A judicial award of benefits is unwarranted in the present case because the evidence of disability is neither overwhelming nor strong while contrary evidence is lacking. However, Plaintiff is entitled to an Order remanding this case to the Social Security Administration pursuant to Sentence Four of Section 405(g) for the reasons stated above. On remand, the ALJ should evaluate the evidence of record under the applicable legal criteria mandated by the Commissioner's regulations and rulings and governing case law. The ALJ should evaluate Plaintiff's disability claim under the required five-step sequential analysis to determine anew whether Plaintiff was under a disability and whether her application should be granted.
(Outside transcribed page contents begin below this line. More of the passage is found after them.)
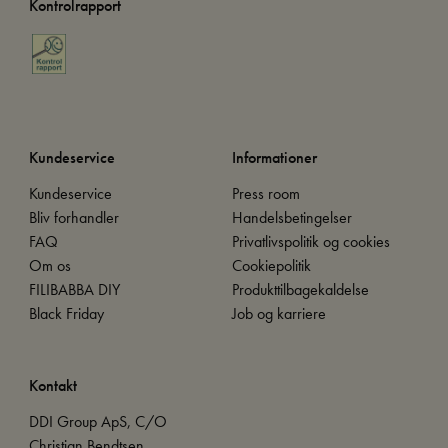
Kontrolrapport
Kundeservice
Informationer
Kundeservice
Press room
Bliv forhandler
Handelsbetingelser
FAQ
Privatlivspolitik og cookies
Om os
Cookiepolitik
FILIBABBA DIY
Produkttilbagekaldelse
Black Friday
Job og karriere
Kontakt
DDI Group ApS, C/O
Christian Bendtsen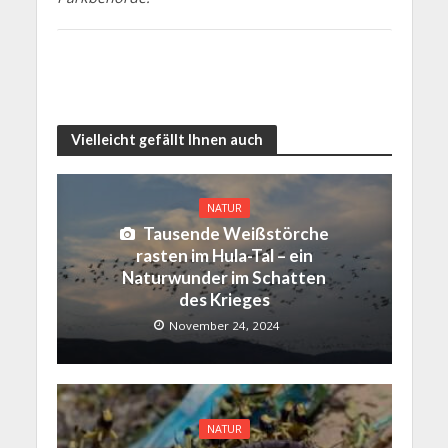
Vielleicht gefällt Ihnen auch
NATUR
Tausende Weißstörche
rasten im Hula-Tal – ein
Naturwunder im Schatten
des Krieges
November 24, 2024
NATUR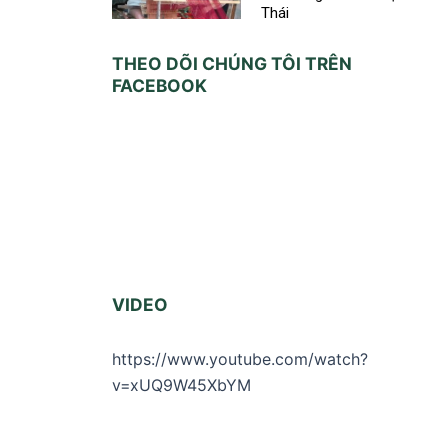
Thái
THEO DÕI CHÚNG TÔI TRÊN
FACEBOOK
VIDEO
https://www.youtube.com/watch?
v=xUQ9W45XbYM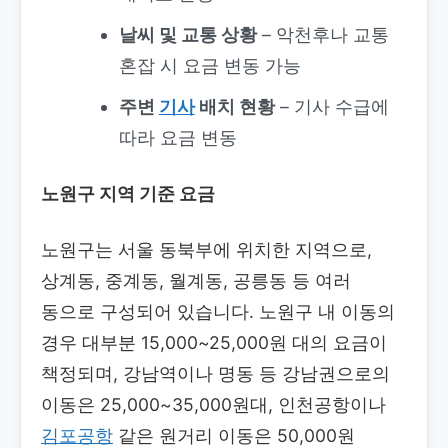
날씨 및 교통 상황
– 악천후나 교통
혼잡 시 요금 변동 가능
주변
기사
배치 현황
– 기사 수급에
따라 요금 변동
노원구 지역 기준 요금
노원구는 서울 동북부에 위치한 지역으로,
상계동, 중계동, 월계동, 공릉동 등 여러
동으로 구성되어 있습니다. 노원구 내 이동의
경우 대부분 15,000~25,000원 대의 요금이
책정되며, 강남역이나 명동 등 강남권으로의
이동은 25,000~35,000원대, 인천공항이나
김포공항
같은 원거리 이동은 50,000원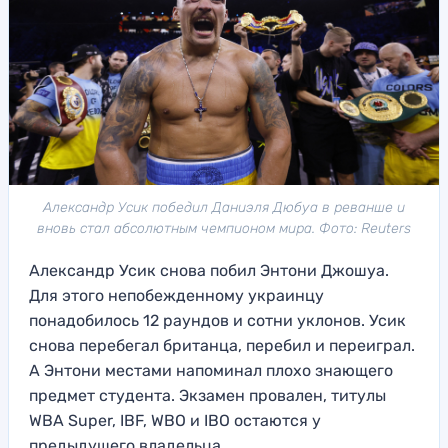
Александр Усик победил Даниэля Дюбуа в реванше и
вновь стал абсолютным чемпионом мира. Фото: Reuters
Александр Усик снова побил Энтони Джошуа.
Для этого непобежденному украинцу
понадобилось 12 раундов и сотни уклонов. Усик
снова перебегал британца, перебил и переиграл.
А Энтони местами напоминал плохо знающего
предмет студента. Экзамен провален, титулы
WBA Super, IBF, WBO и IBO остаются у
предыдущего владельца.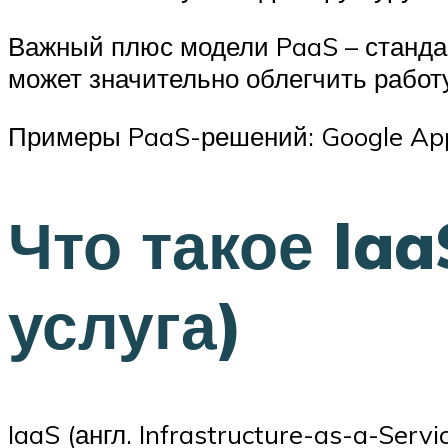
Важный плюс модели PaaS – станда
может значительно облегчить работу
Примеры PaaS-решений: Google App 
Что такое Ia
услуга)
IaaS (англ. Infrastructure-as-a-Ser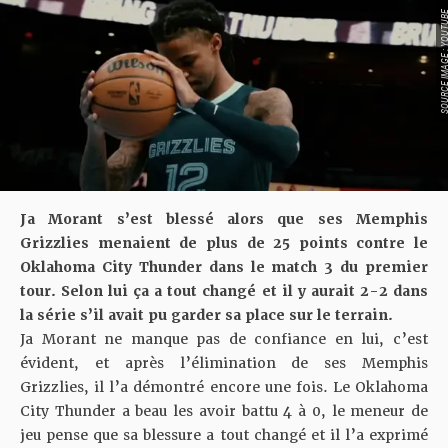
SOURCE IMAGE : YO
Ja Morant
s’est blessé
alors que ses Memphis
Grizzlies menaient de plus de 25 points contre le
Oklahoma City Thunder dans le match 3 du premier
tour. Selon lui ça a tout changé et il y aurait 2-2 dans
la série s’il avait pu garder sa place sur le terrain.
Ja Morant ne manque pas de confiance en lui, c’est
évident, et après l’élimination de ses Memphis
Grizzlies, il l’a démontré encore une fois. Le Oklahoma
City Thunder a beau les avoir battu 4 à 0, le meneur de
jeu pense que sa blessure a tout changé et il l’a exprimé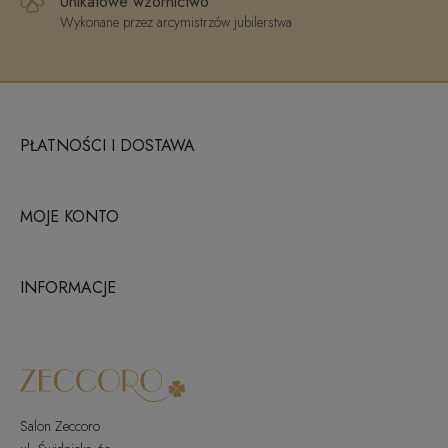
Unikatowe wzornictwo
Wykonane przez arcymistrzów jubilerstwa
PŁATNOŚCI I DOSTAWA
MOJE KONTO
INFORMACJE
Salon Zeccoro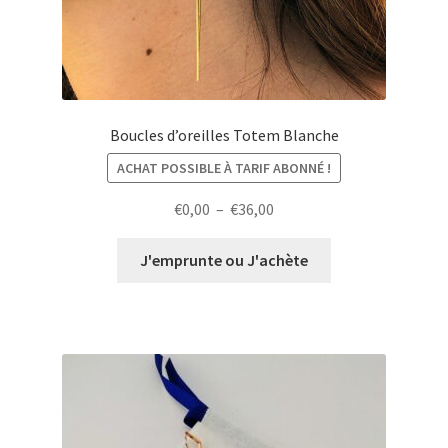
Boucles d’oreilles Totem Blanche
ACHAT POSSIBLE À TARIF ABONNÉ !
Plage
€
0,00
–
€
36,00
de
prix :
J'emprunte ou J'achète
€0,00
à
€36,00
IT IS THEREFORE ORDERED THAT:
1. Plaintiff's Statement of Errors (Doc. 12) is GRANTED;
2. The Court REVERSES the Commissioner's non-disability determination;
3. No finding is made as to whether Plaintiff was under a “disability” within the meaning of the Social Security Act;
4. This matter is REMANDED to the Social Security Administration under Sentence Four of 42 U.S.C. § 405(g) for further consideration consistent with this Decision and Order; and
5. This case is terminated on the Court's docket.